Ripetevo questo mantra nella mia testa per convincermi. Ma non c'era verso di impedire alla mente di elaborare certi pensieri. Tra un maleducato "si levi" ed un altro iniziai a farmi largo per raggiungere l'ingresso, tentando invano di regolarizzare il ritmo dei miei battiti. Se le fosse successo qualcosa...

Sta. Bene.
Insistetti.

Scivolai di corsa fuori dalla porta e iniziai a guardarmi intorno, senza concedendomi un solo secondo per riprendere fiato. Il cortile di fronte al locale era gremito di gente e trovarla sarebbe stata un'impresa. Setacciai ogni angolo di strada, ogni possibile zona circostante, ma di Amélie non c'era traccia da nessuna parte. La chiamai al cellulare. L'eco di una suoneria mi arrivò da sinistra. Ripresi a correre e raggiunsi un parcheggio di camion, la cui altezza m'impedì di avere una visione panoramica del posto. Potevo solo seguire quel suono e sperare che si trattasse di lei e non di qualcun altro. La suoneria venne interrotta ma ormai sapevo dove proseguire.

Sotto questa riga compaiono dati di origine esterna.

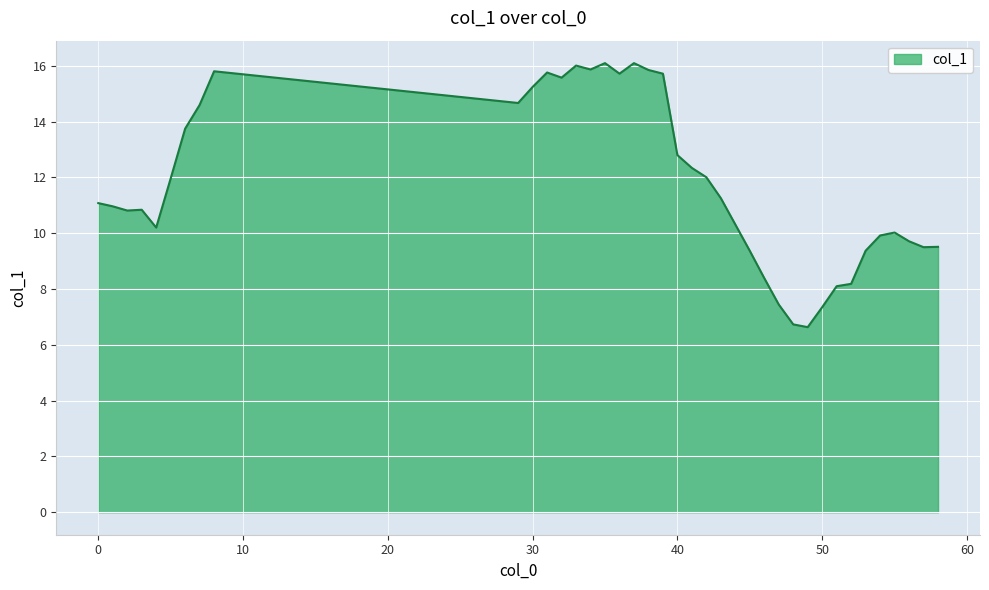

What is the greatest value displayed?

16.1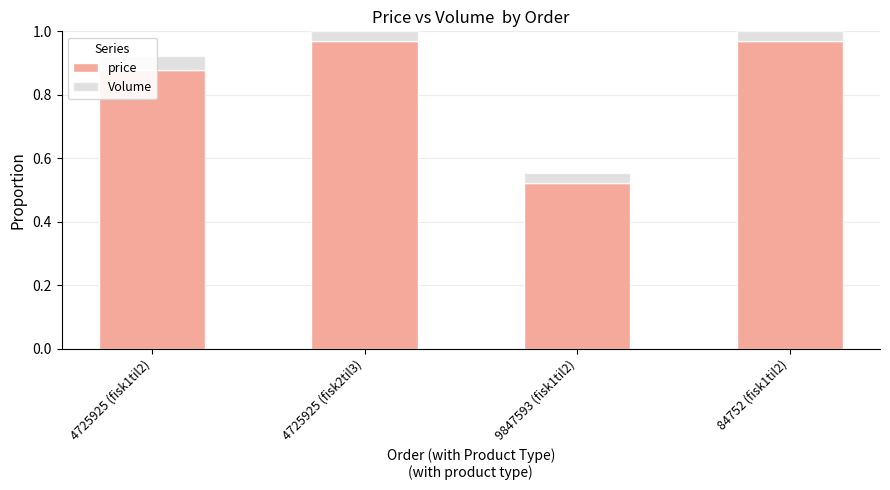

List the labels in order of Volume value, largest first.

4725925 (fisk1til2), 4725925 (fisk2til3), 9847593 (fisk1til2), 84752 (fisk1til2)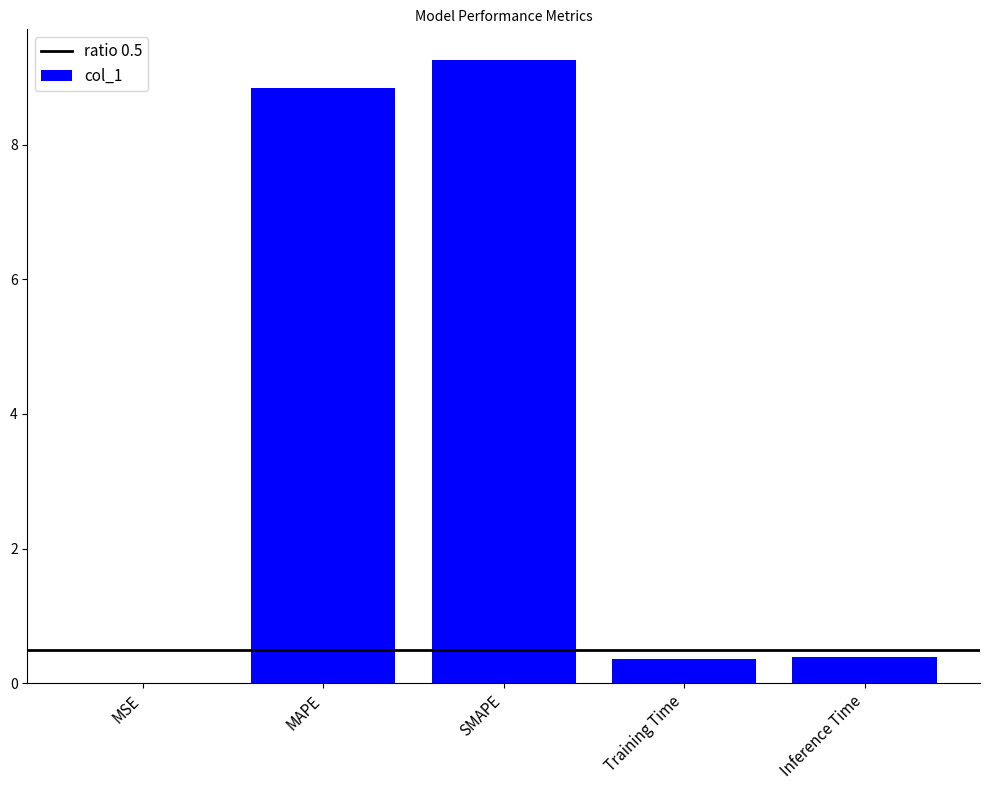

Is it true that the value at Inference Time is 0.4?

True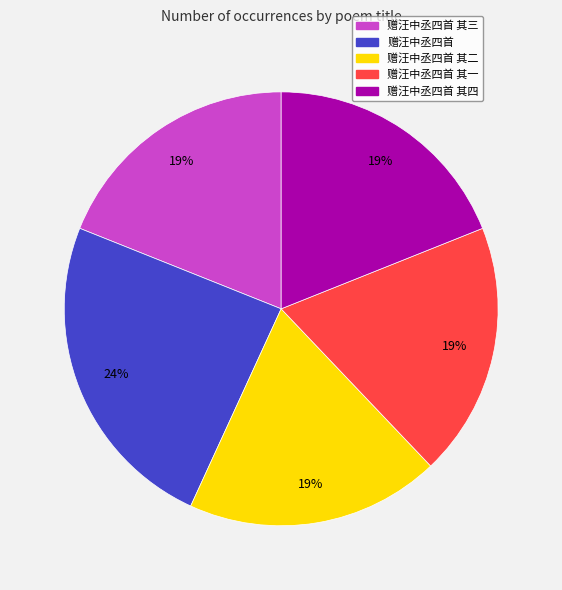

Is there a majority slice in this chart?

No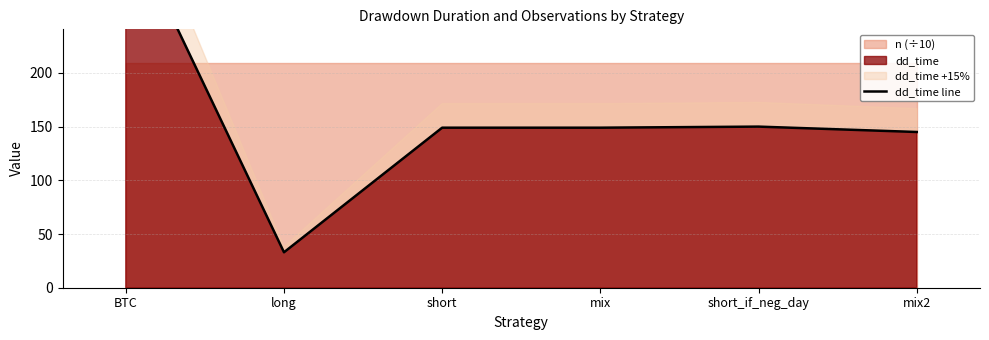

What is the label of the 3rd point from the left?

short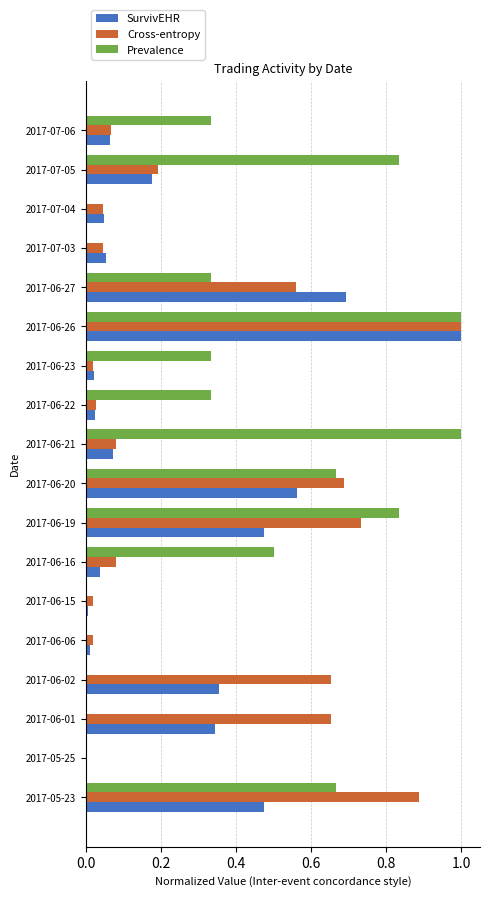

Which series changed the most between 2017-06-06 and 2017-06-22?

Prevalence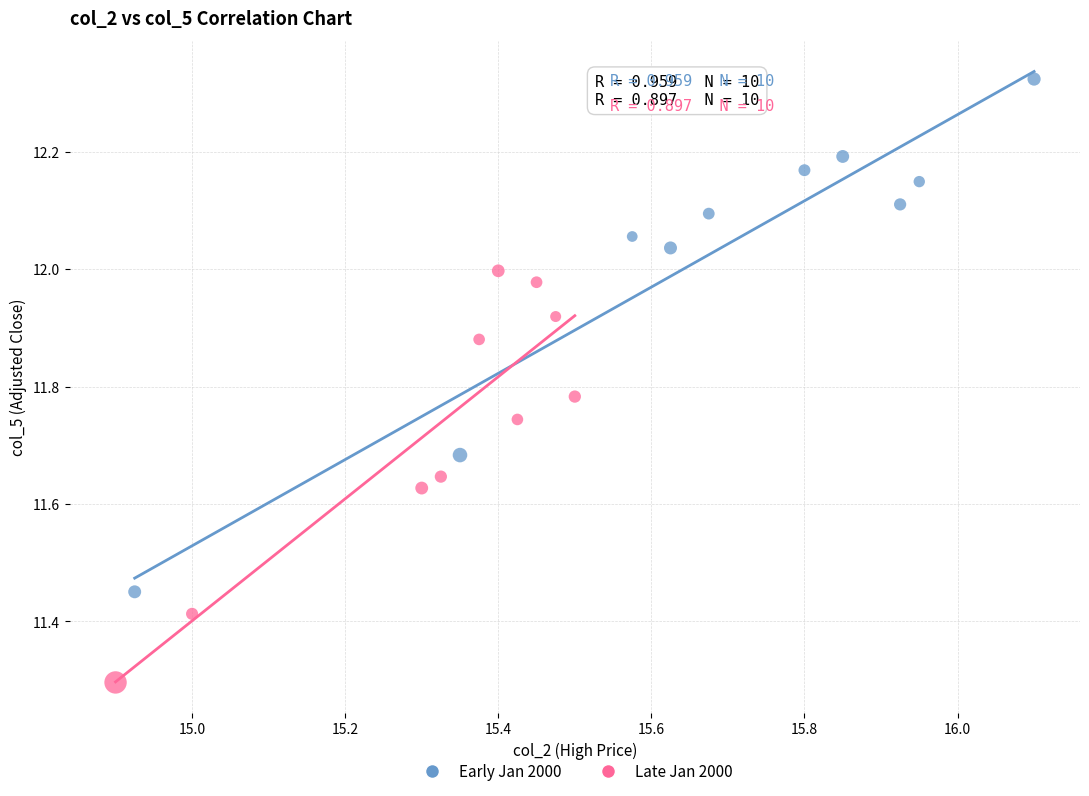

Which series contains the highest Y value?

Early Jan 2000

L'avevo trovata. Il sollievo durò meno di una frazione di secondo e svanì non appena vidi la persona davanti a lei. Sean torreggiava sulla sua piccola figura. 
Scossi la testa come per accertarmi che non si trattasse di uno scherzo di cattivo gusto o di una sgradevole allucinazione secreta dalla mia mente confusa.

Niente da fare, erano ancora lì.
Sean avvicinò le sue viscide dita per scostare una ciocca di capelli che le era scivolata sul viso. Amélie si ritrasse infastita al suo tocco. Strinsi la mano in un pugno e aumentai il passo. Nessuno dei due mi notò quando li raggiunsi. Sopraffatto dalla collera, mi avvicinai a Sean, consapevole che finché fossi rimasto in silenzio non si sarebbe accorto di me. Anche Amélie all'inizio sembrò non notarmi, ma adesso che mi trovavo a pochi metri di distanza, le vidi rivolgermi un'occhiata prima sollevata, poi preoccupata non appena notò la mia espressione.  Sean si voltò confuso ma non ebbe neanche il tempo di intuire la situazione. Un secondo dopo era a terra.
Lo avevo già colpito?
Il suo labbro gonfio ed il rivolo di sangue che gli attraversava la bocca furono la risposta alla mia domanda inespressa. 

Amélie si era allontanata di scatto, portando una mano alla bocca per soffocare un grido di sorpresa.

- Ma che cazzo fai? - Urlò Sean, sorpreso e infuriato. Si pulì la bocca con il dorso della mano e provò a rialzarsi  ma lo placcai a terra con una spinta. 

- Azzardati a muovere un solo muscolo e ti ammazzo.
Dissi, e lui mi rivolse un'occhiata feroce.

- Si può sapere chi cazzo sei?
Continuò opponendo resistenza. Lo afferrai per il colletto della giacca e con forza lo rialzai a qualche centimetro da terra. Senza curarmi delle sue parole caricai il braccio e lo colpii di nuovo. Scrollai la mano per alleviare il fastidio alle nocche. 

Amélie gridò. - Cam, basta!

Il pugno successivo si arrestò a mezz'aria. Il solo fatto che lei si trovasse a pochi metri di distanza m'impedì di finire quel pezzante sull'asfalto. 

- Andiamocene, per favore.
Insistette, tendendo il braccio verso di me per cercare calmarmi.

Sean approfittò della mia esitazione e riuscì a sfuggire alla presa. Lo lasciai fare. Repressi con la forza il desiderio di rincorrerlo, e mi ci volle tutta la buona volontà di cui ero capace per riuscirvi. 

- Stai bene? -, mi chiese Amélie.

Lei chiedeva a me se stavo bene?

Le andai incontro, e qualcosa nella mia espressione la fece indietreggiare. La sua schiena si scontrò con lo pneumatico di un grosso tir parcheggiato.